• _Consigna 1_
Indica si cada afirmación coincide con el texto sobre la exégesis bíblica y responde sí o no, citando textualmente las palabras que lo deciden. (a) El texto sitúa la escena de Emaús en Lc 24, 13-35. (b) Según el texto, los materiales de la exégesis bíblica de los últimos dos siglos son siempre coherentes. (c) Según el texto, Jesús empezó su interpretación por los Salmos.
---------------
En los últimos dos siglos la exégesis bíblica ha suscitado, con una erudición fantástica, un enorme volumen de materiales, aunque también bastante dispersos y no siempre coherentes. Por eso, conviene recordar que el mismo Jesucristo hizo una exégesis explícita, que es la clave de toda exégesis creyente
Fuente: omnesmag.com
Es un ejercicio que hay que hacer y que aquí solo podemos esbozar. Conviene empezar por la escena de Emaús (Lc 24, 13-35). Allí el Señor, a aquellos discípulos entristecidos y desconcertados por su muerte humillante en Jerusalén, les increpa: “¡Necios y torpes de corazón para creer todo lo que anunciaron los Profetas! ¿No era preciso que el Cristo [el Mesías] padeciera estas cosas y así entrara en su gloria? Y comenzando por Moisés y por todos los Profetas les interpretó en todas las Escrituras lo que se refería a Él”.
---------------
• _Consigna 2_
Muestra cada línea de los registros en la que aparezca la palabra "können".

• _Información extraída_
---------------
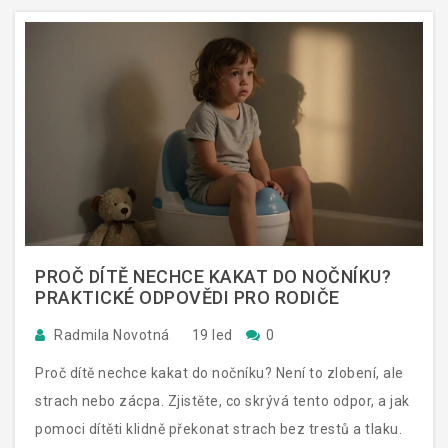
PROČ DÍTĚ NECHCE KAKAT DO NOČNÍKU?
PRAKTICKÉ ODPOVĚDI PRO RODIČE
Radmila Novotná
19 led
0
Proč dítě nechce kakat do nočníku? Není to zlobení, ale
strach nebo zácpa. Zjistěte, co skrývá tento odpor, a jak
pomoci dítěti klidně překonat strach bez trestů a tlaku.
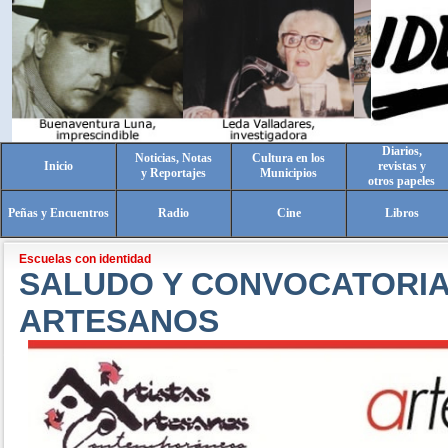
Diarios,
Noticias, Notas
Cultura en los
Inicio
revistas y
y Reportajes
Municipios
otros papeles
Peñas y Encuentros
Radio
Cine
Libros
Escuelas con identidad
SALUDO Y CONVOCATORIA
ARTESANOS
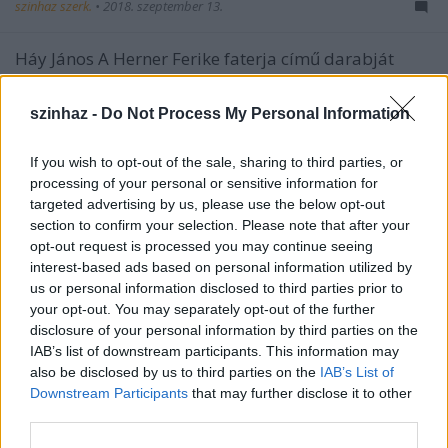
szinhaz szerk.
•
2018. szeptember 13.
Háy János A Herner Ferike faterja című darabját
állítja színpadra a ferencvárosi színházban.
szinhaz -
Do Not Process My Personal Information
If you wish to opt-out of the sale, sharing to third parties, or
processing of your personal or sensitive information for
targeted advertising by us, please use the below opt-out
section to confirm your selection. Please note that after your
opt-out request is processed you may continue seeing
interest-based ads based on personal information utilized by
us or personal information disclosed to third parties prior to
your opt-out. You may separately opt-out of the further
disclosure of your personal information by third parties on the
IAB’s list of downstream participants. This information may
also be disclosed by us to third parties on the
IAB’s List of
Downstream Participants
that may further disclose it to other
third parties.
A Gézagyerek és a Fodrásznő a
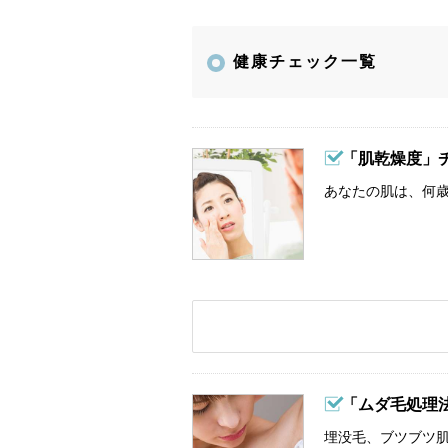
健康チェック一覧
「肌乾燥度」
あなたの肌は、何歳
「ムダ毛処理
埋没毛、ブツブツ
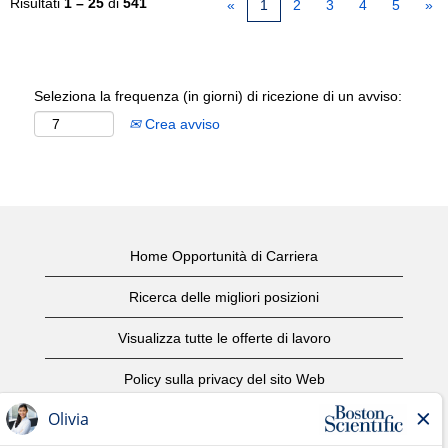
Risultati
1 – 25
di
541
«
1
2
3
4
5
»
Seleziona la frequenza (in giorni) di ricezione di un avviso:
Crea avviso
Home Opportunità di Carriera
Ricerca delle migliori posizioni
Visualizza tutte le offerte di lavoro
Policy sulla privacy del sito Web
Condizioni d'uso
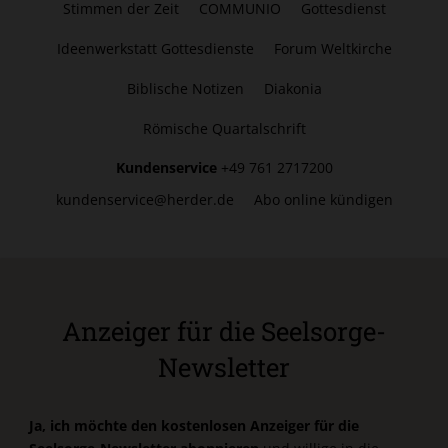
Stimmen der Zeit
COMMUNIO
Gottesdienst
Ideenwerkstatt Gottesdienste
Forum Weltkirche
Biblische Notizen
Diakonia
Römische Quartalschrift
Kundenservice
+49 761 2717200
kundenservice@herder.de
Abo online kündigen
Anzeiger für die Seelsorge-
Newsletter
Ja, ich möchte den kostenlosen Anzeiger für die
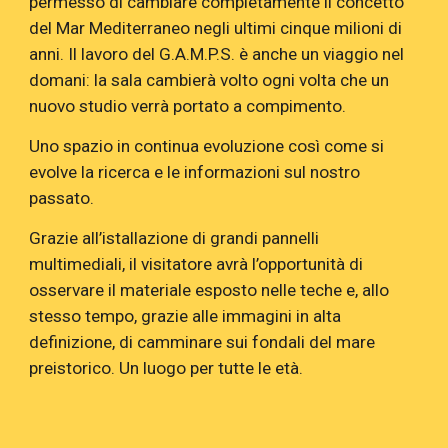
permesso di cambiare completamente il concetto
del Mar Mediterraneo negli ultimi cinque milioni di
anni. Il lavoro del G.A.M.P.S. è anche un viaggio nel
domani: la sala cambierà volto ogni volta che un
nuovo studio verrà portato a compimento.
Uno spazio in continua evoluzione così come si
evolve la ricerca e le informazioni sul nostro
passato.
Grazie all’istallazione di grandi pannelli
multimediali, il visitatore avrà l’opportunità di
osservare il materiale esposto nelle teche e, allo
stesso tempo, grazie alle immagini in alta
definizione, di camminare sui fondali del mare
preistorico. Un luogo per tutte le età.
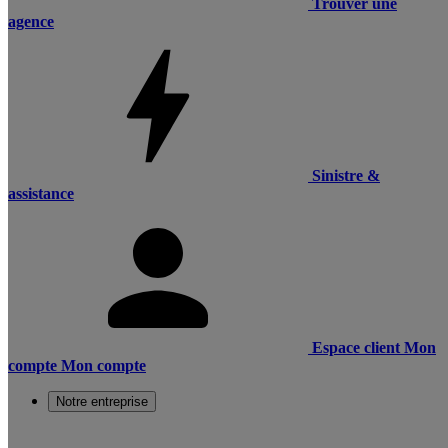
Trouver une
agence
Sinistre &
assistance
Espace client
Mon
compte
Mon compte
Notre entreprise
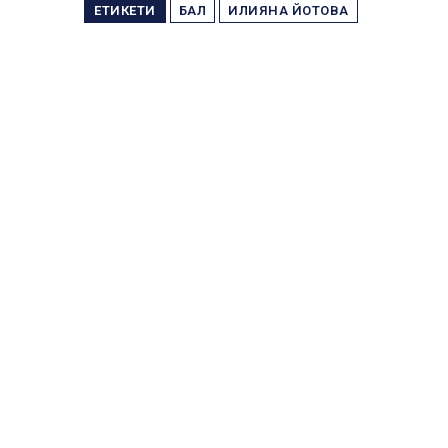
ЕТИКЕТИ
БАЛ
ИЛИЯНА ЙОТОВА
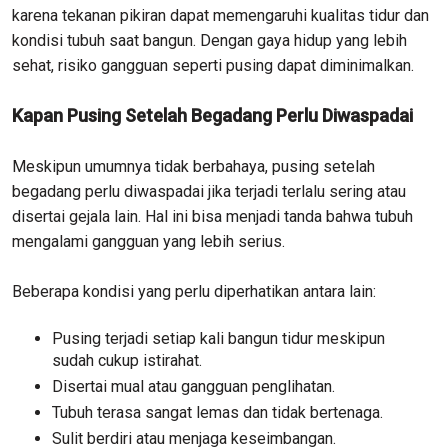
karena tekanan pikiran dapat memengaruhi kualitas tidur dan
kondisi tubuh saat bangun. Dengan gaya hidup yang lebih
sehat, risiko gangguan seperti pusing dapat diminimalkan.
Kapan Pusing Setelah Begadang Perlu Diwaspadai
Meskipun umumnya tidak berbahaya, pusing setelah
begadang perlu diwaspadai jika terjadi terlalu sering atau
disertai gejala lain. Hal ini bisa menjadi tanda bahwa tubuh
mengalami gangguan yang lebih serius.
Beberapa kondisi yang perlu diperhatikan antara lain:
Pusing terjadi setiap kali bangun tidur meskipun
sudah cukup istirahat.
Disertai mual atau gangguan penglihatan.
Tubuh terasa sangat lemas dan tidak bertenaga.
Sulit berdiri atau menjaga keseimbangan.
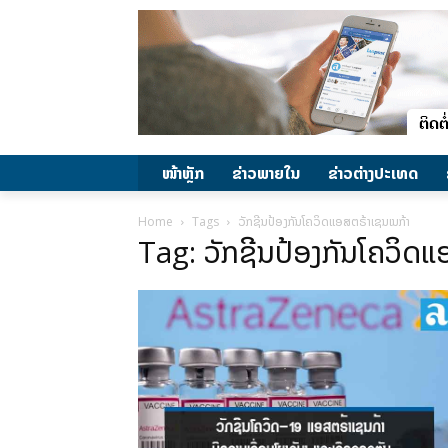
ໜ້າຫຼັກ
ຂ່າວພາຍ​ໃນ
ຂ່າວຕ່າງປະເທດ
Home
Tags
ວັກຊີນປ້ອງກັນໂຄວິດແອສຕຣ້າເຊນເນກ້າ
Tag: ວັກຊີນປ້ອງກັນໂຄວິດແ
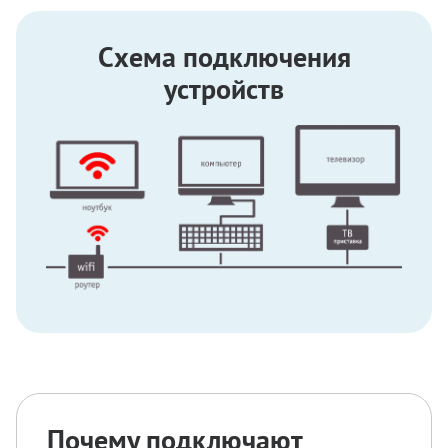
Схема подключения
устройств
Почему подключают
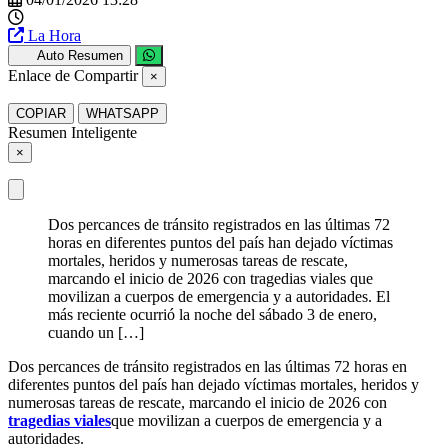
La Hora
Auto Resumen
Enlace de Compartir
×
COPIAR
WHATSAPP
Resumen Inteligente
×
Dos percances de tránsito registrados en las últimas 72
horas en diferentes puntos del país han dejado víctimas
mortales, heridos y numerosas tareas de rescate,
marcando el inicio de 2026 con tragedias viales que
movilizan a cuerpos de emergencia y a autoridades. El
más reciente ocurrió la noche del sábado 3 de enero,
cuando un […]
Dos percances de tránsito registrados en las últimas 72 horas en
diferentes puntos del país han dejado víctimas mortales, heridos y
numerosas tareas de rescate, marcando el inicio de 2026 con
tragedias viales
que movilizan a cuerpos de emergencia y a
autoridades.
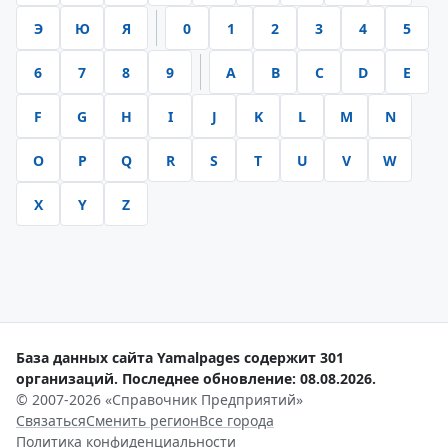
Э
Ю
Я
0
1
2
3
4
5
6
7
8
9
A
B
C
D
E
F
G
H
I
J
K
L
M
N
O
P
Q
R
S
T
U
V
W
X
Y
Z
База данных сайта Yamalpages содержит 301
организаций. Последнее обновление: 08.08.2026.
© 2007-2026 «Справочник Предприятий»
Связаться
Сменить регион
Все города
Политика конфиденциальности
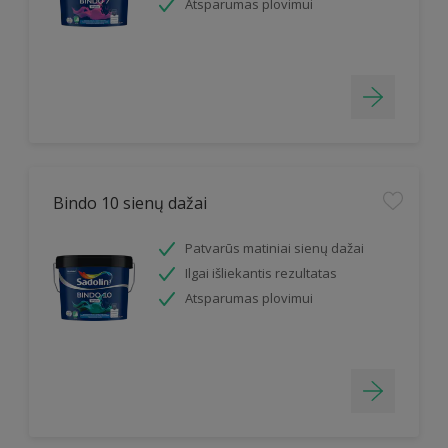
Atsparumas plovimui
Bindo 10 sienų dažai
Patvarūs matiniai sienų dažai
Ilgai išliekantis rezultatas
Atsparumas plovimui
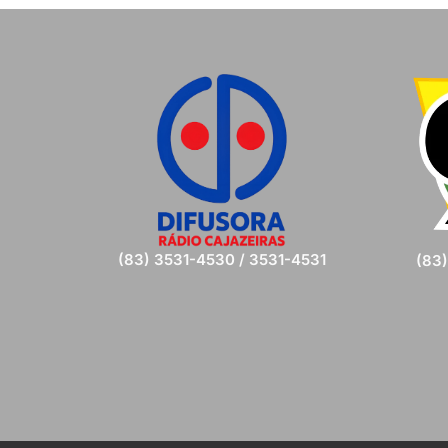
(83) 3531-4530 / 3531-4531
(83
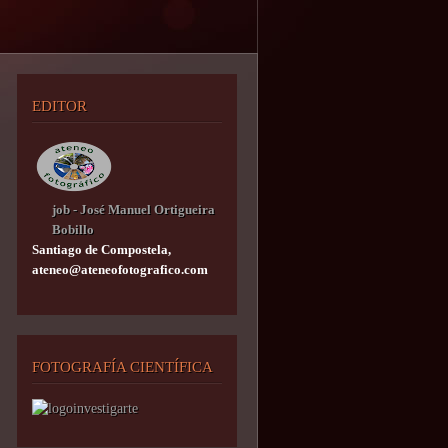
EDITOR
job - José Manuel Ortigueira
Bobillo
Santiago de Compostela,
ateneo@ateneofotografico.com
FOTOGRAFÍA CIENTÍFICA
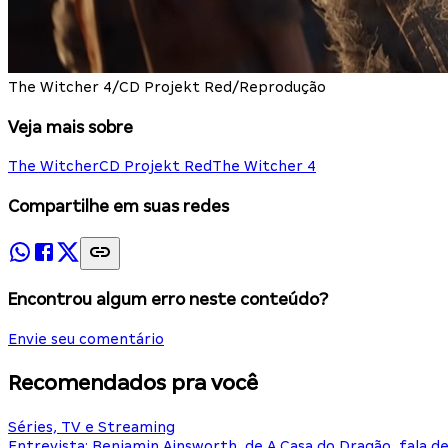
The Witcher 4/CD Projekt Red/Reprodução
Veja mais sobre
The Witcher
CD Projekt Red
The Witcher 4
Compartilhe em suas redes
Encontrou algum erro neste conteúdo?
Envie seu comentário
Recomendados pra você
Séries, TV e Streaming
Entrevista: Benjamin Ainsworth, de A Casa do Dragão, fala d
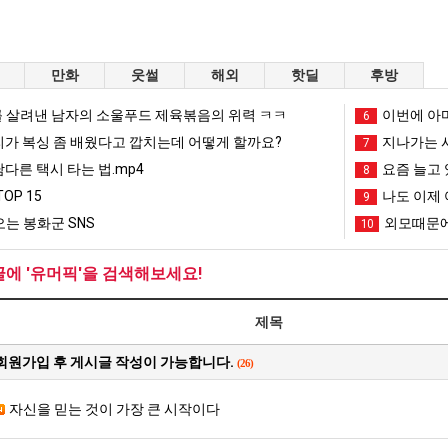
스타벅스 교환권 ·
AD
안내
금액권 매입 안내
만화
웃썰
해외
핫딜
후방
 살려낸 남자의 소울푸드 제육볶음의 위력 ㅋㅋ
이번에 아마
6
리가 복싱 좀 배웠다고 깝치는데 어떻게 할까요?
지나가는 시
7
남다른 택시 타는 법.mp4
요즘 늘고 
8
OP 15
나도 이제 
9
는 봉화군 SNS
외모때문에
10
글에 '유머픽'을 검색해보세요!
제목
회원가입 후 게시글 작성이 가능합니다.
(26)
자신을 믿는 것이 가장 큰 시작이다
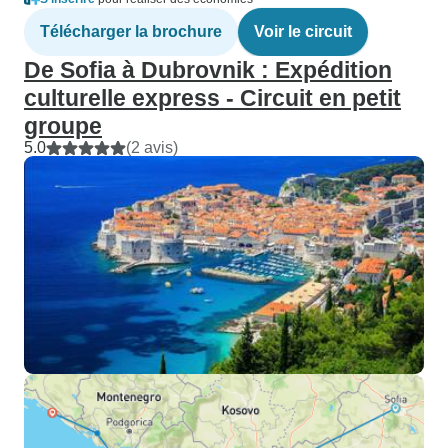
Télécharger la brochure
Voir le circuit
De Sofia à Dubrovnik : Expédition
culturelle express - Circuit en petit
groupe
5.0
(2 avis)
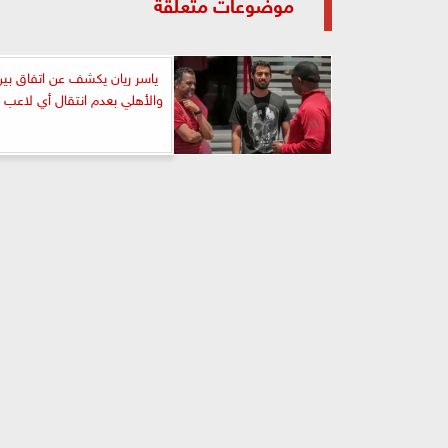
موضوعات متعلقة
ياسر ريان يكشف عن اتفاق بين
والأهلي بعدم انتقال أي لاعب إ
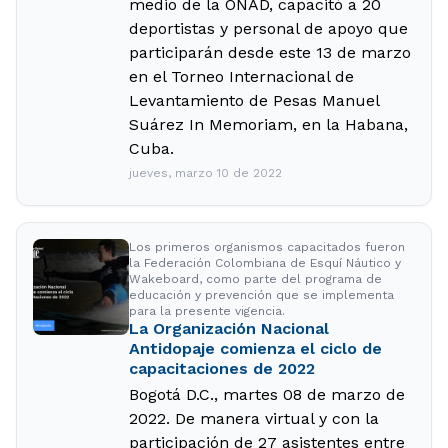
medio de la ONAD, capacitó a 20
deportistas y personal de apoyo que
participarán desde este 13 de marzo
en el Torneo Internacional de
Levantamiento de Pesas Manuel
Suárez In Memoriam, en la Habana,
Cuba.
jueves, marzo 10 de 2022
Los primeros organismos capacitados fueron
la Federación Colombiana de Esquí Náutico y
Wakeboard, como parte del programa de
educación y prevención que se implementa
para la presente vigencia.
La Organización Nacional
Antidopaje comienza el ciclo de
capacitaciones de 2022
Bogotá D.C., martes 08 de marzo de
2022. De manera virtual y con la
participación de 27 asistentes entre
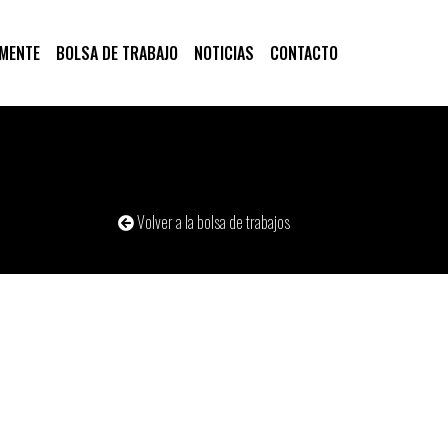
 MENTE
BOLSA DE TRABAJO
NOTICIAS
CONTACTO
Volver a la bolsa de trabajos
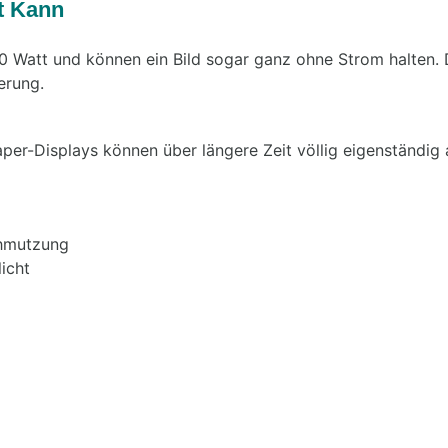
t Kann
0 Watt und können ein Bild sogar ganz ohne Strom halten.
erung.
er-Displays können über längere Zeit völlig eigenständig 
chmutzung
icht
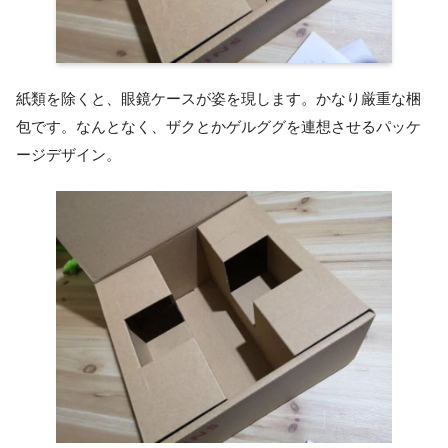
紙類を除くと、眼鏡ケースが姿を現します。かなり厳重な梱
包です。なんとなく、ザクとかゲルググを連想させるパッケ
ージデザイン。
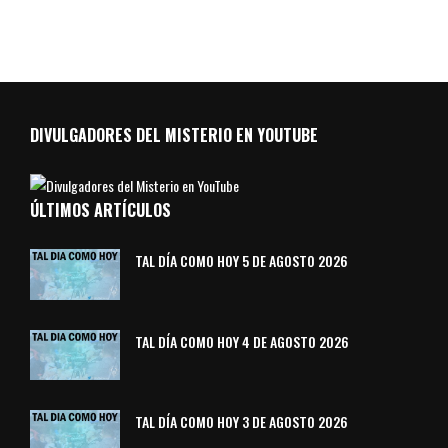
DIVULGADORES DEL MISTERIO EN YOUTUBE
ÚLTIMOS ARTÍCULOS
TAL DÍA COMO HOY 5 DE AGOSTO 2026
TAL DÍA COMO HOY 4 DE AGOSTO 2026
TAL DÍA COMO HOY 3 DE AGOSTO 2026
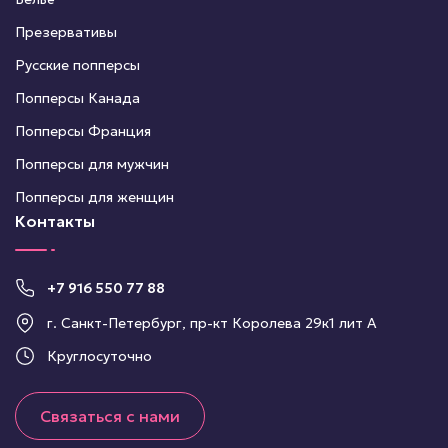
Презервативы
Русские попперсы
Попперсы Канада
Попперсы Франция
Попперсы для мужчин
Попперсы для женщин
Контакты
+7 916 550 77 88
г. Санкт-Петербург, пр-кт Королева 29к1 лит А
Круглосуточно
Связаться с нами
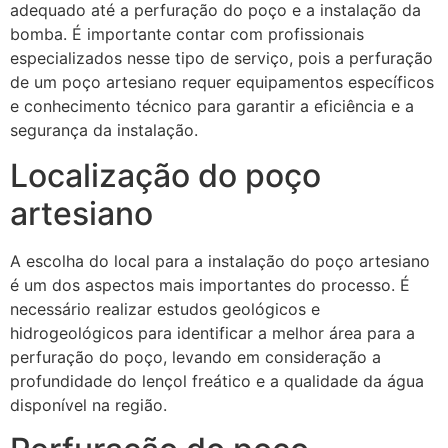
adequado até a perfuração do poço e a instalação da
bomba. É importante contar com profissionais
especializados nesse tipo de serviço, pois a perfuração
de um poço artesiano requer equipamentos específicos
e conhecimento técnico para garantir a eficiência e a
segurança da instalação.
Localização do poço
artesiano
A escolha do local para a instalação do poço artesiano
é um dos aspectos mais importantes do processo. É
necessário realizar estudos geológicos e
hidrogeológicos para identificar a melhor área para a
perfuração do poço, levando em consideração a
profundidade do lençol freático e a qualidade da água
disponível na região.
---------------
• _Respuesta final 1_
(a) Sí: "Conviene empezar por la escena de Emaús (Lc 24, 13-35)".
(b) No: "aunque también bastante dispersos y no siempre coherentes".
(c) No: "Y comenzando por Moisés y por todos los Profetas".

• _Respuesta final 2_
0 Watt und können ein Bild sogar ganz ohne Strom halten.
er-Displays können über längere Zeit völlig eigenständig 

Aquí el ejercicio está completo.